Goal of the exercise
Answer these questions from the writing tip on active and passive sentences below:
1. What do publishers look for in a story?
2. Which three words does the tip say can make sentence structure passive?
3. What does the tip say passive sentence structures tend to do to the story?

Reading text
There is more to the Active vs. Passive than making sure the verb tense is correct. In other words, "He had watched the trees fall." is passive. Publishers look for active (action) in the story: "He watched the trees fall."

But there is more. Sentence structure can be passive by using certain words which reveal weak writing. Enter in "While," "After" and "When."

When he reached the door, he turned and waved goodbye to those sitting in the room.

It is an "okay" sentence but it is weak writing. There is no power in the sentence. This is a passive form.

How about we try to pump up the power?

He grabbed the doorknob, opened the door and turned to wave goodbye to those sitting in the room.

Notice that the sentence is no longer "waiting" for him to reach the door? The new line has stronger action, letting the reader know the same amount of information.

After he poured the coffee, he leaned down to kiss the top of her head.

Again, the sentence is grammatically correct, but once more, a passive state of structure. Re-write it.

He poured the coffee then leaned down to kiss the top of her head.

By simply removing "after" from the sentence, the line now is active and shows action, rather than telling.

A writer must make sure each sentence is active and reveals the story without telling, but by showing. Passive sentence structures tend to dull the story.

[Dataset entries]
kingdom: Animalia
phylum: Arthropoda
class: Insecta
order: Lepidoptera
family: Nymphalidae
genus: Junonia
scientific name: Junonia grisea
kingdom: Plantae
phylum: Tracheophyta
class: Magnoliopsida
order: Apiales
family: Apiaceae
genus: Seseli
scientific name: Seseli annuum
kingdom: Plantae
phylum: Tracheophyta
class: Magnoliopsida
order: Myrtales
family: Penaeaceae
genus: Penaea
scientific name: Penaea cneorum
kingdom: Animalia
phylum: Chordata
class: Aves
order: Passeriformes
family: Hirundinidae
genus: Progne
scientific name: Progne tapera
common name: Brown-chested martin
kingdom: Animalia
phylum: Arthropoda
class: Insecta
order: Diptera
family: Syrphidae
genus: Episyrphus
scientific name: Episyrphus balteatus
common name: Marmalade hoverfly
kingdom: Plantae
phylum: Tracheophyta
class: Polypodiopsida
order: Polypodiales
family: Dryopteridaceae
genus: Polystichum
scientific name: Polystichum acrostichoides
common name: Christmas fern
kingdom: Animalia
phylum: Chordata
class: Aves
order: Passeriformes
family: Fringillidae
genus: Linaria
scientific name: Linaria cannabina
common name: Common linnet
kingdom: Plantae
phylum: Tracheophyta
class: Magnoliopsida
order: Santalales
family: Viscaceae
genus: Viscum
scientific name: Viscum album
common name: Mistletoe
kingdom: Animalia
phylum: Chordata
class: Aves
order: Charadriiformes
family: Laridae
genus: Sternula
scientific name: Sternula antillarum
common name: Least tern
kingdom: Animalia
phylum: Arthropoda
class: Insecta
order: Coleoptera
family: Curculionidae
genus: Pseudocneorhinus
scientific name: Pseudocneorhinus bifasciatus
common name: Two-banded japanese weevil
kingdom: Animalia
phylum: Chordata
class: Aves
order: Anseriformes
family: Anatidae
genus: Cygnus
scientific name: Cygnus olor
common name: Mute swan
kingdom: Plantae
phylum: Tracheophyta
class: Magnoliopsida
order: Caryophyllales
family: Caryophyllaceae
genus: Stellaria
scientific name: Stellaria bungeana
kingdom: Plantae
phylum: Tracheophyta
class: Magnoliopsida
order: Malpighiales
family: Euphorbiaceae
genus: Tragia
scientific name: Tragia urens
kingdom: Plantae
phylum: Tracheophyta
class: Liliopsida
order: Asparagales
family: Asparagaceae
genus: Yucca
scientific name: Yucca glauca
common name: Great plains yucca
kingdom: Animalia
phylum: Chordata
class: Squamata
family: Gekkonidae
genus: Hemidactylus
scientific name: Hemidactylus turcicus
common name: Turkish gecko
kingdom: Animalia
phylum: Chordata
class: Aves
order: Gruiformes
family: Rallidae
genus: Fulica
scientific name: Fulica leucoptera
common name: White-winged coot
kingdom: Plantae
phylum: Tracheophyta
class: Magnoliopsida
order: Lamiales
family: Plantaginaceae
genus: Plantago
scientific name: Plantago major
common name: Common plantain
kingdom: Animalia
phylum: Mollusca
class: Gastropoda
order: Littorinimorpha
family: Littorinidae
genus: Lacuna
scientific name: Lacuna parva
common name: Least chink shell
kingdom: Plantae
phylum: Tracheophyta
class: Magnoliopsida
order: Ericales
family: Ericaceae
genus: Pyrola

Output of the task
1. Active (action) in the story.
2. "While," "After" and "When."
3. They tend to dull it.